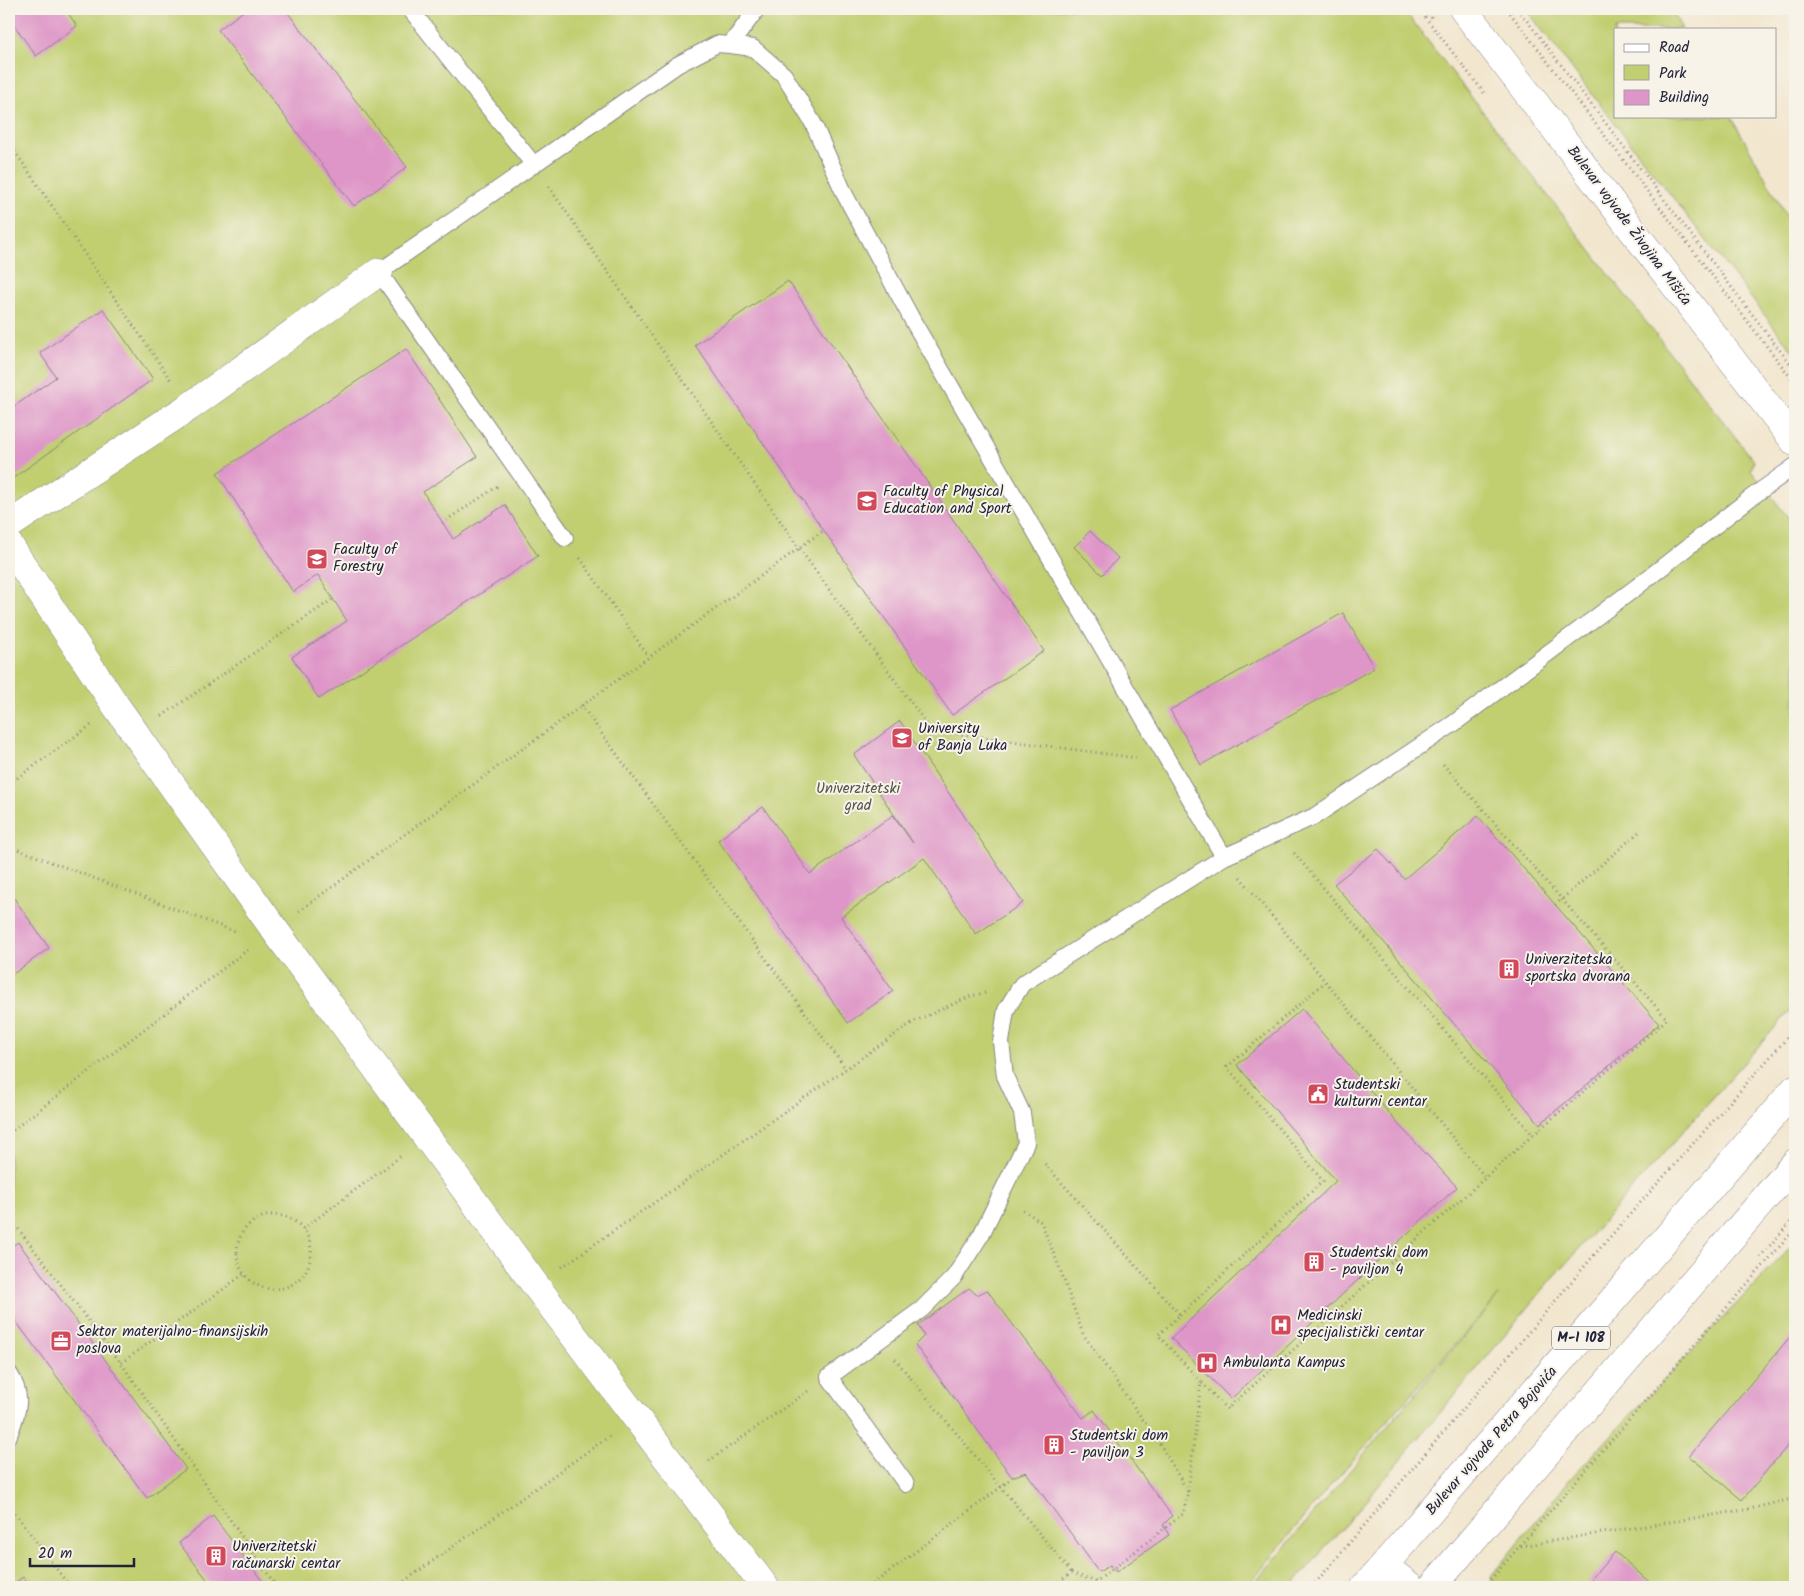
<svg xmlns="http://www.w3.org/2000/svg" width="1804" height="1596" font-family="Kalam,sans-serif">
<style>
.green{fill:#c1cf71;stroke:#727856}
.building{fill:#de95c8}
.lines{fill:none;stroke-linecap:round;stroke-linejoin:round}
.lane-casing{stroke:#8a8484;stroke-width:18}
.street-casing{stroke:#8a8484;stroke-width:29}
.secondary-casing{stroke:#8a8484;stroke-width:29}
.primary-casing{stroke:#8a8484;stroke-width:29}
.path{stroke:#8a8484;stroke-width:3;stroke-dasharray:1 4;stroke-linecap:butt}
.lane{stroke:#fff;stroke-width:16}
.street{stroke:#fff;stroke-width:28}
.secondary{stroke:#fff;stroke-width:28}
.primary{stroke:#fff;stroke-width:28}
.labels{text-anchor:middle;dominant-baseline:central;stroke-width:4;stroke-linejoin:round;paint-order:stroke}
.shield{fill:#f7f3e8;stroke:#62616f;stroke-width:1}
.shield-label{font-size:14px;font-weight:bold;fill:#22223b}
.street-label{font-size:15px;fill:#22223b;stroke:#f7f3e8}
.poi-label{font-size:15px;fill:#22223b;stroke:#f7f3e8;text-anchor:start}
.park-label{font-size:15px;fill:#52564b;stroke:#f7f3e8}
</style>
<rect width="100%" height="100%" fill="#f7f3e8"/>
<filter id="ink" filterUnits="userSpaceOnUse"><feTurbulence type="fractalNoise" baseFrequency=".02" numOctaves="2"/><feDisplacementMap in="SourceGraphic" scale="10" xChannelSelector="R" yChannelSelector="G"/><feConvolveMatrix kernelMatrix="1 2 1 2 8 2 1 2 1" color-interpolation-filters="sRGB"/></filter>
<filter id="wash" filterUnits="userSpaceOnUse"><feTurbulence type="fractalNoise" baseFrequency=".0096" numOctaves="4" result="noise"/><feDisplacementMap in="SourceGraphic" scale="20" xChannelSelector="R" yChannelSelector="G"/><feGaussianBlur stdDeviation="1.12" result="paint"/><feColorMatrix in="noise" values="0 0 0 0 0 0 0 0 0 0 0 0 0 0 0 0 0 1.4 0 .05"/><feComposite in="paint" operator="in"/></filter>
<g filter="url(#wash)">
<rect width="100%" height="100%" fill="#f2e6ce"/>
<!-- green -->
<path class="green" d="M 9,9 L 1403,9 L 1754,461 L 1751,470 L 1790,520 L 1795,520 L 1795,1005 L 1553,1278 L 1376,1489 L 1291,1587 L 1251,1587 L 1499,1295 L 1323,1494 L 1247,1587 L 9,1587 Z
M 1530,9 L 1671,9 L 1682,29 L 1615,29 L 1615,116 L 1731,116 L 1795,231 L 1795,354 L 1527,11 Z
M 1795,1242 L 1795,1587 L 1493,1587 L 1491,1576 L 1569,1480 Z"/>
<g id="blocks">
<!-- building -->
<path class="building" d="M 9,9 L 65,9 L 77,26 L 36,56 L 9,18 Z
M 246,9 L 285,9 L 407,167 L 354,206 L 218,30 Z
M 788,281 L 1044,651 L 952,715 L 695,345 Z
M 103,309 L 153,379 L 9,481 L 9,410 L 56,377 L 40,353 Z
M 406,349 L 477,457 L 423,492 L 453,539 L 505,505 L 538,556 L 319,699 L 292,657 L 347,621 L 318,575 L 293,592 L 217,473 Z
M 1090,531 L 1118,558 L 1102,575 L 1074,547 Z
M 1343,613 L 1374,668 L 1201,765 L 1170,710 Z
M 900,721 L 1023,903 L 976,934 L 924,858 L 841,917 L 893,991 L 848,1023 L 718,840 L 763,807 L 810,874 L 893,815 L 913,843 L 854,755 Z
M 1478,816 L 1659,1024 L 1540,1124 L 1334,884 L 1378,849 L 1404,879 Z
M 9,891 L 49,948 L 9,977 Z
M 1302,1009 L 1398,1124 L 1457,1187 L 1231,1399 L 1171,1338 L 1336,1181 L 1237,1065 Z
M 18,1242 L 186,1469 L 147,1498 L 9,1312 L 9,1248 Z
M 969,1288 L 977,1295 L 987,1290 L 1083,1418 L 1094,1410 L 1172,1516 L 1163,1525 L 1169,1535 L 1116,1572 L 1110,1565 L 1099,1572 L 1026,1472 L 1012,1477 L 915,1345 L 924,1336 L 918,1325 Z
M 1795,1331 L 1795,1437 L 1742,1500 L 1689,1456 Z
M 213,1516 L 253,1569 L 267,1587 L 213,1587 L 179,1543 Z
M 1615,1552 L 1655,1587 L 1584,1587 Z
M 23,1577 L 30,1587 L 9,1587 Z"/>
</g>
</g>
<g filter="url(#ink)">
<use href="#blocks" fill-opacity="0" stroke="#8a8484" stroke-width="1"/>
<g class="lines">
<!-- lane casing -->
<g class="lane-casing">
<path id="lane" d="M 410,9 L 534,165
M 730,45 L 757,9
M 565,538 L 379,272 L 677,65 L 717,44 L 730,45 L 753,48 L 784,75 L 813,123 L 845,195 L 914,323 L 1224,857
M 9,1373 C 24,1396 18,1412 9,1435
M 906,1484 L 829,1377 L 922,1309 L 954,1277 L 981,1235 L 1026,1143 L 1022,1113 L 1005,1076 L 1001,1042 L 1006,1010 L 1022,984 L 1224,857 L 1315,816 L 1453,724 L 1638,586 L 1749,499 L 1795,466"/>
</g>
<!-- street casing -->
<g class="street-casing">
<path id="street" d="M 9,525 L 189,407 L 379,272
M 9,545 L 116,706 L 274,929 L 536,1286 L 765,1587
M 1384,1566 L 1411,1587"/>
</g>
<!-- secondary casing -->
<g class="secondary-casing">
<path id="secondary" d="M 1463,9 L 1795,442"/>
</g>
<!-- primary casing -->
<g class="primary-casing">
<path id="primary" d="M 1365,1587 L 1795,1089
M 1432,1587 L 1795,1163"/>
</g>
<!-- path -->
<path class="path" d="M 1419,9 L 1485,94
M 1425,9 L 1432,18
M 1507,9 L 1795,383
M 1518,9 L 1795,370
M 9,143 L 172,382
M 549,187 L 799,548 L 931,730 L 1136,758
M 442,523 L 498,486
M 580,558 L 648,656
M 581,705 L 846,1069
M 162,716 L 333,599
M 9,784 L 91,725
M 9,846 L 236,932
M 1294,853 L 1533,1135 L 1667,1019 L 1442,763
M 1240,877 L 1485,1177
M 1555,905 L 1639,832
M 299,911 L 824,530
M 9,1133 L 250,948
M 1045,1164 L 1180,1315 L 1158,1335 L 1201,1382 L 1188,1492 L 1183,1514 L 1096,1582 L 1072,1573 L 1051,1587
M 1023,1210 L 1041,1222 L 1060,1269 L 1083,1334 L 1160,1444 L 1188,1492
M237 1252a37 37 0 1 1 74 0a37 37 0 1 1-74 0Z
M 9,1217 L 121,1363 L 277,1587
M 303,1229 L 401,1156
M 1760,1257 L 1795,1217
M 562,1267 L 913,1022 L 971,996 L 985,993
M 1180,1315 L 1323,1181 L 1227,1067 L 1325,982
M 895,1359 L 1072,1573
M 121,1363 L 244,1274
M 1202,1383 L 1227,1409 L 1533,1135
M 709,1461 L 808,1391
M 9,1505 L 70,1587
M 1521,1546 L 1750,1509 L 1795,1498
M 396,1587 L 611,1435
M 869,1587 L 1001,1487 L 1012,1477
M 1312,1587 L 1601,1247 L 1795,1029
M 1484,1587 L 1795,1229"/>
<!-- lane -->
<use href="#lane" class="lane"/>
<!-- street -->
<use href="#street" class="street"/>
<!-- secondary -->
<use href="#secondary" class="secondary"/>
<!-- primary -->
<use href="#primary" class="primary"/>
</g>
</g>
<!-- icons -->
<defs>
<g id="university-square" transform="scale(1.125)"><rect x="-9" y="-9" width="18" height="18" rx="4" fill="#d1495b" stroke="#f7f3e8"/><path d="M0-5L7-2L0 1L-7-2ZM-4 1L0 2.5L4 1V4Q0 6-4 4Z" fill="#fff"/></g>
<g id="building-square" transform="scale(1.125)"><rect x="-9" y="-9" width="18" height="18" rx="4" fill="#d1495b" stroke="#f7f3e8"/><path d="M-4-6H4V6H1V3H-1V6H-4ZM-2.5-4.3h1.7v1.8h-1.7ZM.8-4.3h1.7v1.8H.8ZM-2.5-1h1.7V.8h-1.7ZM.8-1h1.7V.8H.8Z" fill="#fff"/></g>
<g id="civic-square" transform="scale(1.125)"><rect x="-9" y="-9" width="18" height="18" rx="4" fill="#d1495b" stroke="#f7f3e8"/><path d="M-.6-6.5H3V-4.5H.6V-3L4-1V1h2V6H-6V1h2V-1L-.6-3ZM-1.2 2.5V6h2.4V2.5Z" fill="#fff"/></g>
<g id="hospital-square" transform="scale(1.125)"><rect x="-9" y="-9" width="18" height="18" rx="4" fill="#d1495b" stroke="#f7f3e8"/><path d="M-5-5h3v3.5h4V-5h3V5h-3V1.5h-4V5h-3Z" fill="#fff"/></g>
<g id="office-square" transform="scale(1.125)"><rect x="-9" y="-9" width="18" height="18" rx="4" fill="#d1495b" stroke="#f7f3e8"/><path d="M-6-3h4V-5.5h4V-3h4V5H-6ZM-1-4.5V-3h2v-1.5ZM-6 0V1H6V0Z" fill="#fff"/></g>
</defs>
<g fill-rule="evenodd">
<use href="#university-square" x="867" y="501"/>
<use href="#university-square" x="317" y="559"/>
<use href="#university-square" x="902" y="738"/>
<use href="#building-square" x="1509" y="969"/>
<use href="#civic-square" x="1318" y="1094"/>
<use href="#building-square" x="1314" y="1262"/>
<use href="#hospital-square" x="1281" y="1325"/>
<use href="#office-square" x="61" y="1341"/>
<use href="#hospital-square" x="1207" y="1363"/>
<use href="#building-square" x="1054" y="1445"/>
<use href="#building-square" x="216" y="1556"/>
</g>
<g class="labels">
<!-- shield labels -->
<rect class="shield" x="1552" y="1326.5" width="58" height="23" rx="4"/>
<g class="shield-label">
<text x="1581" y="1338">M-I 108</text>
</g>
<!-- street labels -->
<g class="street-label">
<text transform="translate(1629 226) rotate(53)">Bulevar vojvode Živojina Mišića</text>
<text transform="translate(1492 1441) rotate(-49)">Bulevar vojvode Petra Bojovića</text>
</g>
<!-- poi labels -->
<g class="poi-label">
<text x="883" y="492">Faculty of Physical<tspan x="883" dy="17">Education and Sport</tspan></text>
<text x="333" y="550">Faculty of<tspan x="333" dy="17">Forestry</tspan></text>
<text x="918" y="729">University<tspan x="918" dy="17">of Banja Luka</tspan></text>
<text x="1525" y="960">Univerzitetska<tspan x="1525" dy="17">sportska dvorana</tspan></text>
<text x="1334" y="1085">Studentski<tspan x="1334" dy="17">kulturni centar</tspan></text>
<text x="1330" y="1253">Studentski dom<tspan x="1330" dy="17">- paviljon 4</tspan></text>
<text x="1297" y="1316">Medicinski<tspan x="1297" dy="17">specijalistički centar</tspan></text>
<text x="77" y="1332">Sektor materijalno-finansijskih<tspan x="77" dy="17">poslova</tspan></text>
<text x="1223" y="1363">Ambulanta Kampus</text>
<text x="1070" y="1436">Studentski dom<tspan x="1070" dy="17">- paviljon 3</tspan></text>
<text x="232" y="1547">Univerzitetski<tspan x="232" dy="17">računarski centar</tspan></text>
</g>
<!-- park labels -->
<g class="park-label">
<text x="858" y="789">Univerzitetski<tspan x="858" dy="17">grad</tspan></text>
</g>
</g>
<!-- margin -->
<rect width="1804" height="1596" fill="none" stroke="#f7f3e8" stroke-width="30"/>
<!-- legend -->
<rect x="1614" y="28" width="162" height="90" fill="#f7f3e8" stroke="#a29fa3"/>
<rect x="1624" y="44" width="25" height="8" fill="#ffffff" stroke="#a29fa3"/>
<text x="1659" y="52" font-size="15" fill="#22223b">Road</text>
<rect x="1624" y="65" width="25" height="15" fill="#c1cf71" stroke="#a29fa3"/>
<text x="1659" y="78" font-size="15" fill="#22223b">Park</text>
<rect x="1624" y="90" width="25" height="15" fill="#de95c8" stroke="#a29fa3"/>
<text x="1659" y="102" font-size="15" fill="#22223b">Building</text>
<!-- scale -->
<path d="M30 1558v8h104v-8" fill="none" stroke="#22223b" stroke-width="2.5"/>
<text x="38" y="1558" font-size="15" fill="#22223b" stroke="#f7f3e8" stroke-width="4" paint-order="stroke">20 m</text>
</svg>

═══

-- Task item --
Extract each line holding the word "fractalNoise" from the records.

-- Output below --
<filter id="ink" filterUnits="userSpaceOnUse"><feTurbulence type="fractalNoise" baseFrequency=".02" numOctaves="2"/><feDisplacementMap in="SourceGraphic" scale="10" xChannelSelector="R" yChannelSelector="G"/><feConvolveMatrix kernelMatrix="1 2 1 2 8 2 1 2 1" color-interpolation-filters="sRGB"/></filter>
<filter id="wash" filterUnits="userSpaceOnUse"><feTurbulence type="fractalNoise" baseFrequency=".0096" numOctaves="4" result="noise"/><feDisplacementMap in="SourceGraphic" scale="20" xChannelSelector="R" yChannelSelector="G"/><feGaussianBlur stdDeviation="1.12" result="paint"/><feColorMatrix in="noise" values="0 0 0 0 0 0 0 0 0 0 0 0 0 0 0 0 0 1.4 0 .05"/><feComposite in="paint" operator="in"/></filter>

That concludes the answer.